Today Hurts

Halloween. Not ‘Happy’, just… Halloween. Today hurts more than I thought it would. All I can think about is life in the parallel universe that exists in my mind and heart. In that parallel universe, it’d be a fun, exciting day and I’d probably have Lucy dressed in a sweet little fuzzy honeybee costume, ready to go show her off to the world. I imagine we’d have gone up to the school first, to visit with Mindy our school secretary, and then buzz by Daddy’s classroom, maybe leaving candy behind for the students. We’d probably take a little road trip to visit with all of Lucy’s wonderful Grandmas, posing for pictures, and we’d all ooh and ah over how stinkin’ cute she is. There’d be sweet photos on Facebook and Instagram of her adorableness. We’d probably get home in time for a little nap and Daddy would be home soon after, we’d get dinner together and happily await the potential trick-or-treaters with the porch light on.

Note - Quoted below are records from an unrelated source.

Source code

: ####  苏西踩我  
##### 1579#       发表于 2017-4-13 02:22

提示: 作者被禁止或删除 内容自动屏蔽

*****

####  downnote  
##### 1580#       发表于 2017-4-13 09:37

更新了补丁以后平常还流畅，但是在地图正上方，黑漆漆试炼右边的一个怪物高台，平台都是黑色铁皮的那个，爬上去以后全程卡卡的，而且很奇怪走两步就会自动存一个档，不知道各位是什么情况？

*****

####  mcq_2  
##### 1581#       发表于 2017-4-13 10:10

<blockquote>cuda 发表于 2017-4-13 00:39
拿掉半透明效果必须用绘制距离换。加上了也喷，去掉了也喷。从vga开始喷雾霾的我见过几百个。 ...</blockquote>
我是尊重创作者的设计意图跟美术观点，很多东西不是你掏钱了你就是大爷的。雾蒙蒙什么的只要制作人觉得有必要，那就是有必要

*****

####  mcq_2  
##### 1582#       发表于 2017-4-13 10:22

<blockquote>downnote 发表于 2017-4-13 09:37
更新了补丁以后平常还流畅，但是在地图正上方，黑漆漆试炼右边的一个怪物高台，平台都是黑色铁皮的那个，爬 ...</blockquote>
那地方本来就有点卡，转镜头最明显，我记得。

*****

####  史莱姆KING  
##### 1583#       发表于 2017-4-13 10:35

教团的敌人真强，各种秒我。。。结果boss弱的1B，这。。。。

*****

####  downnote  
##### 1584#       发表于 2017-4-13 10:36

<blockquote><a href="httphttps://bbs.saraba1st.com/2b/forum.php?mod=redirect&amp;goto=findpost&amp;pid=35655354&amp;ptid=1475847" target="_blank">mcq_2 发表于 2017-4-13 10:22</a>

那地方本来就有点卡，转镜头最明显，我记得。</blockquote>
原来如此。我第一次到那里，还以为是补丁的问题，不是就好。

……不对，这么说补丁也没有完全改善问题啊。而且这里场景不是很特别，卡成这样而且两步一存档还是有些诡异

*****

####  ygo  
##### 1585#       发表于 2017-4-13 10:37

Instead, I am here alone, wishing for something that will never be, with tears in my eyes, a headache, and a broken heart. And this is only the beginning of the holiday season. I want to leave the porch light off tonight.

But, I’ll find a way to make it through this day, just as I have for the past 82 days.

Happy Halloween, Lucy, my sweet little honeybee. I love you so much.